- WHAT TO DO: Could you write these lines out again with "phylum" swapped for "division" throughout, leaving everything else unchanged?

- LISTED RECORDS:
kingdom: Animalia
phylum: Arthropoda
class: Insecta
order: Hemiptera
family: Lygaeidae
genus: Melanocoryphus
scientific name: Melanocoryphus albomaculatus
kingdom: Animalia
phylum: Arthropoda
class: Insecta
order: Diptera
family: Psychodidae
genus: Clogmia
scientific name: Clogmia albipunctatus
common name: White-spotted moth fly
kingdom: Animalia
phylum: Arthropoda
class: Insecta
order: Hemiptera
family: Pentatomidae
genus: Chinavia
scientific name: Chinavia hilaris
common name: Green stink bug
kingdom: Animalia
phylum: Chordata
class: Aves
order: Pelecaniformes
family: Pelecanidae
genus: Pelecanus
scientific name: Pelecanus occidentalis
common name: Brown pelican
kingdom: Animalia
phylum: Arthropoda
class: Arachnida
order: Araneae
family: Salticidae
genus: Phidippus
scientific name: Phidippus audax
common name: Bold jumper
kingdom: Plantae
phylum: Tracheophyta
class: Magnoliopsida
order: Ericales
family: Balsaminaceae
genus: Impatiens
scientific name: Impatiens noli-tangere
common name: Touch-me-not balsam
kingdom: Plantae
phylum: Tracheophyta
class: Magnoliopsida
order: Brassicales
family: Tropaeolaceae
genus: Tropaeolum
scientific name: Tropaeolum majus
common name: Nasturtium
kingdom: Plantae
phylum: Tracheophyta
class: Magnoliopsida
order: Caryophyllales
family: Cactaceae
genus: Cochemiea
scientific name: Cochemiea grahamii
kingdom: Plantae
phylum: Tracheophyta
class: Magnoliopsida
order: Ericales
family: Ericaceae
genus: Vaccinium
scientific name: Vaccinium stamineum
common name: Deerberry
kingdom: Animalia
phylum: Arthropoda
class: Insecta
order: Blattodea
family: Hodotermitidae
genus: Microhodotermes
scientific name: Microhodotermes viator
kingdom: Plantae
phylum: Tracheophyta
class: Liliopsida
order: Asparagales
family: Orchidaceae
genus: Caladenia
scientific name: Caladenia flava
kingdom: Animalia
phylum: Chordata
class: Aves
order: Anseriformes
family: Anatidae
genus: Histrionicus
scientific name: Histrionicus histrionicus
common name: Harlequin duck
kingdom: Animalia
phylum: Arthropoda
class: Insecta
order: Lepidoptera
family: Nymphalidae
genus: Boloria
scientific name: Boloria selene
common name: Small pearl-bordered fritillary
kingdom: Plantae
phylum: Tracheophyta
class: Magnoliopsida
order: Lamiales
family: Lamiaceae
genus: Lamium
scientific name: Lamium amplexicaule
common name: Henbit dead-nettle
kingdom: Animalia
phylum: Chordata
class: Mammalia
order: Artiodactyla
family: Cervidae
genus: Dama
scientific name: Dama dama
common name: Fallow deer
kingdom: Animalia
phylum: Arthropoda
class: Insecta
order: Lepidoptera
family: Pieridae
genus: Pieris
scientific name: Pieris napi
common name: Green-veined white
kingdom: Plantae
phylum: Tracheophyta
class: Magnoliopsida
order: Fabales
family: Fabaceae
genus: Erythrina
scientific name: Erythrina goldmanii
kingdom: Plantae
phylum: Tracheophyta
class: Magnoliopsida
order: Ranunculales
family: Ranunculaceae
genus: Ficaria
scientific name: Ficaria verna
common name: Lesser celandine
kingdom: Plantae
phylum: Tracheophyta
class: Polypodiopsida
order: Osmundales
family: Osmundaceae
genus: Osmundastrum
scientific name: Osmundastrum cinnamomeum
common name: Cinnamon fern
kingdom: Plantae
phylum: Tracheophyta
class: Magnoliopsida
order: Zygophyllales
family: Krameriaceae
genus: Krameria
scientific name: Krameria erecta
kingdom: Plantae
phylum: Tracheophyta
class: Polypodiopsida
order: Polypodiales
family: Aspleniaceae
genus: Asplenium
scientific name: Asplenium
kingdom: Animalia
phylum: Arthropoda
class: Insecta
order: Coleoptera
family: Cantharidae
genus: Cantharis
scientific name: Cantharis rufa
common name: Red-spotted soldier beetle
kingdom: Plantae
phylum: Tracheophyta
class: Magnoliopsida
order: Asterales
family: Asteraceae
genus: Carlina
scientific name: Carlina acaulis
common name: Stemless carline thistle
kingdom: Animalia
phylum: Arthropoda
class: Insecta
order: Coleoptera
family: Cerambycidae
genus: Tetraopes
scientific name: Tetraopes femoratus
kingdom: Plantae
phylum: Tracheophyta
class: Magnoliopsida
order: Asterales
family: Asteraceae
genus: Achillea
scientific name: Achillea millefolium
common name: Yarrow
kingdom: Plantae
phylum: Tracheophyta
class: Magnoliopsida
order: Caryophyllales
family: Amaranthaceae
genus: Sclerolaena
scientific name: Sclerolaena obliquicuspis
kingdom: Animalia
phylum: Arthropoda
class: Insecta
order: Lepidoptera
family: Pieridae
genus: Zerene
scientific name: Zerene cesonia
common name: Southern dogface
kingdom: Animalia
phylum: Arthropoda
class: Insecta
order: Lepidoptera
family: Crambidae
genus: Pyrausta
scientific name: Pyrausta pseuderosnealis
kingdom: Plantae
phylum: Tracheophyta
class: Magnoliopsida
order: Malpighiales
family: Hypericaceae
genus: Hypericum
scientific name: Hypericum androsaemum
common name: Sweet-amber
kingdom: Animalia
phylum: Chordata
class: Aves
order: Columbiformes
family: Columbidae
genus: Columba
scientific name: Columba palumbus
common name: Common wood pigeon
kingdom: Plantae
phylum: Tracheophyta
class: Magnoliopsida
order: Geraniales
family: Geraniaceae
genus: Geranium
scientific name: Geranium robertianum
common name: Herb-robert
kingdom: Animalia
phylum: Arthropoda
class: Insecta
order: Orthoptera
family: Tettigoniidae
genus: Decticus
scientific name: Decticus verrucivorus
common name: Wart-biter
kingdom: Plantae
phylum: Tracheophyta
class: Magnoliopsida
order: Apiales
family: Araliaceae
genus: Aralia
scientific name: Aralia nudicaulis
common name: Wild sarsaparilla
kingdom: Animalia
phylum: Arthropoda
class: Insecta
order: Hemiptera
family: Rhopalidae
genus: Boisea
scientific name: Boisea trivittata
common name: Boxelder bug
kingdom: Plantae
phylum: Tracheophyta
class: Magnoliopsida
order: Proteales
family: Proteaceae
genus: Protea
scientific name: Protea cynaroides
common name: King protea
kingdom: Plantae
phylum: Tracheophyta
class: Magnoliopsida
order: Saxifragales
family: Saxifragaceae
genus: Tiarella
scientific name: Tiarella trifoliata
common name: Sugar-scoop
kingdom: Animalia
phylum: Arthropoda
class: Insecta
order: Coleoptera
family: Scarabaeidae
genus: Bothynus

- RESPONSE BELOW:
kingdom: Animalia
division: Arthropoda
class: Insecta
order: Hemiptera
family: Lygaeidae
genus: Melanocoryphus
scientific name: Melanocoryphus albomaculatus
kingdom: Animalia
division: Arthropoda
class: Insecta
order: Diptera
family: Psychodidae
genus: Clogmia
scientific name: Clogmia albipunctatus
common name: White-spotted moth fly
kingdom: Animalia
division: Arthropoda
class: Insecta
order: Hemiptera
family: Pentatomidae
genus: Chinavia
scientific name: Chinavia hilaris
common name: Green stink bug
kingdom: Animalia
division: Chordata
class: Aves
order: Pelecaniformes
family: Pelecanidae
genus: Pelecanus
scientific name: Pelecanus occidentalis
common name: Brown pelican
kingdom: Animalia
division: Arthropoda
class: Arachnida
order: Araneae
family: Salticidae
genus: Phidippus
scientific name: Phidippus audax
common name: Bold jumper
kingdom: Plantae
division: Tracheophyta
class: Magnoliopsida
order: Ericales
family: Balsaminaceae
genus: Impatiens
scientific name: Impatiens noli-tangere
common name: Touch-me-not balsam
kingdom: Plantae
division: Tracheophyta
class: Magnoliopsida
order: Brassicales
family: Tropaeolaceae
genus: Tropaeolum
scientific name: Tropaeolum majus
common name: Nasturtium
kingdom: Plantae
division: Tracheophyta
class: Magnoliopsida
order: Caryophyllales
family: Cactaceae
genus: Cochemiea
scientific name: Cochemiea grahamii
kingdom: Plantae
division: Tracheophyta
class: Magnoliopsida
order: Ericales
family: Ericaceae
genus: Vaccinium
scientific name: Vaccinium stamineum
common name: Deerberry
kingdom: Animalia
division: Arthropoda
class: Insecta
order: Blattodea
family: Hodotermitidae
genus: Microhodotermes
scientific name: Microhodotermes viator
kingdom: Plantae
division: Tracheophyta
class: Liliopsida
order: Asparagales
family: Orchidaceae
genus: Caladenia
scientific name: Caladenia flava
kingdom: Animalia
division: Chordata
class: Aves
order: Anseriformes
family: Anatidae
genus: Histrionicus
scientific name: Histrionicus histrionicus
common name: Harlequin duck
kingdom: Animalia
division: Arthropoda
class: Insecta
order: Lepidoptera
family: Nymphalidae
genus: Boloria
scientific name: Boloria selene
common name: Small pearl-bordered fritillary
kingdom: Plantae
division: Tracheophyta
class: Magnoliopsida
order: Lamiales
family: Lamiaceae
genus: Lamium
scientific name: Lamium amplexicaule
common name: Henbit dead-nettle
kingdom: Animalia
division: Chordata
class: Mammalia
order: Artiodactyla
family: Cervidae
genus: Dama
scientific name: Dama dama
common name: Fallow deer
kingdom: Animalia
division: Arthropoda
class: Insecta
order: Lepidoptera
family: Pieridae
genus: Pieris
scientific name: Pieris napi
common name: Green-veined white
kingdom: Plantae
division: Tracheophyta
class: Magnoliopsida
order: Fabales
family: Fabaceae
genus: Erythrina
scientific name: Erythrina goldmanii
kingdom: Plantae
division: Tracheophyta
class: Magnoliopsida
order: Ranunculales
family: Ranunculaceae
genus: Ficaria
scientific name: Ficaria verna
common name: Lesser celandine
kingdom: Plantae
division: Tracheophyta
class: Polypodiopsida
order: Osmundales
family: Osmundaceae
genus: Osmundastrum
scientific name: Osmundastrum cinnamomeum
common name: Cinnamon fern
kingdom: Plantae
division: Tracheophyta
class: Magnoliopsida
order: Zygophyllales
family: Krameriaceae
genus: Krameria
scientific name: Krameria erecta
kingdom: Plantae
division: Tracheophyta
class: Polypodiopsida
order: Polypodiales
family: Aspleniaceae
genus: Asplenium
scientific name: Asplenium
kingdom: Animalia
division: Arthropoda
class: Insecta
order: Coleoptera
family: Cantharidae
genus: Cantharis
scientific name: Cantharis rufa
common name: Red-spotted soldier beetle
kingdom: Plantae
division: Tracheophyta
class: Magnoliopsida
order: Asterales
family: Asteraceae
genus: Carlina
scientific name: Carlina acaulis
common name: Stemless carline thistle
kingdom: Animalia
division: Arthropoda
class: Insecta
order: Coleoptera
family: Cerambycidae
genus: Tetraopes
scientific name: Tetraopes femoratus
kingdom: Plantae
division: Tracheophyta
class: Magnoliopsida
order: Asterales
family: Asteraceae
genus: Achillea
scientific name: Achillea millefolium
common name: Yarrow
kingdom: Plantae
division: Tracheophyta
class: Magnoliopsida
order: Caryophyllales
family: Amaranthaceae
genus: Sclerolaena
scientific name: Sclerolaena obliquicuspis
kingdom: Animalia
division: Arthropoda
class: Insecta
order: Lepidoptera
family: Pieridae
genus: Zerene
scientific name: Zerene cesonia
common name: Southern dogface
kingdom: Animalia
division: Arthropoda
class: Insecta
order: Lepidoptera
family: Crambidae
genus: Pyrausta
scientific name: Pyrausta pseuderosnealis
kingdom: Plantae
division: Tracheophyta
class: Magnoliopsida
order: Malpighiales
family: Hypericaceae
genus: Hypericum
scientific name: Hypericum androsaemum
common name: Sweet-amber
kingdom: Animalia
division: Chordata
class: Aves
order: Columbiformes
family: Columbidae
genus: Columba
scientific name: Columba palumbus
common name: Common wood pigeon
kingdom: Plantae
division: Tracheophyta
class: Magnoliopsida
order: Geraniales
family: Geraniaceae
genus: Geranium
scientific name: Geranium robertianum
common name: Herb-robert
kingdom: Animalia
division: Arthropoda
class: Insecta
order: Orthoptera
family: Tettigoniidae
genus: Decticus
scientific name: Decticus verrucivorus
common name: Wart-biter
kingdom: Plantae
division: Tracheophyta
class: Magnoliopsida
order: Apiales
family: Araliaceae
genus: Aralia
scientific name: Aralia nudicaulis
common name: Wild sarsaparilla
kingdom: Animalia
division: Arthropoda
class: Insecta
order: Hemiptera
family: Rhopalidae
genus: Boisea
scientific name: Boisea trivittata
common name: Boxelder bug
kingdom: Plantae
division: Tracheophyta
class: Magnoliopsida
order: Proteales
family: Proteaceae
genus: Protea
scientific name: Protea cynaroides
common name: King protea
kingdom: Plantae
division: Tracheophyta
class: Magnoliopsida
order: Saxifragales
family: Saxifragaceae
genus: Tiarella
scientific name: Tiarella trifoliata
common name: Sugar-scoop
kingdom: Animalia
division: Arthropoda
class: Insecta
order: Coleoptera
family: Scarabaeidae
genus: Bothynus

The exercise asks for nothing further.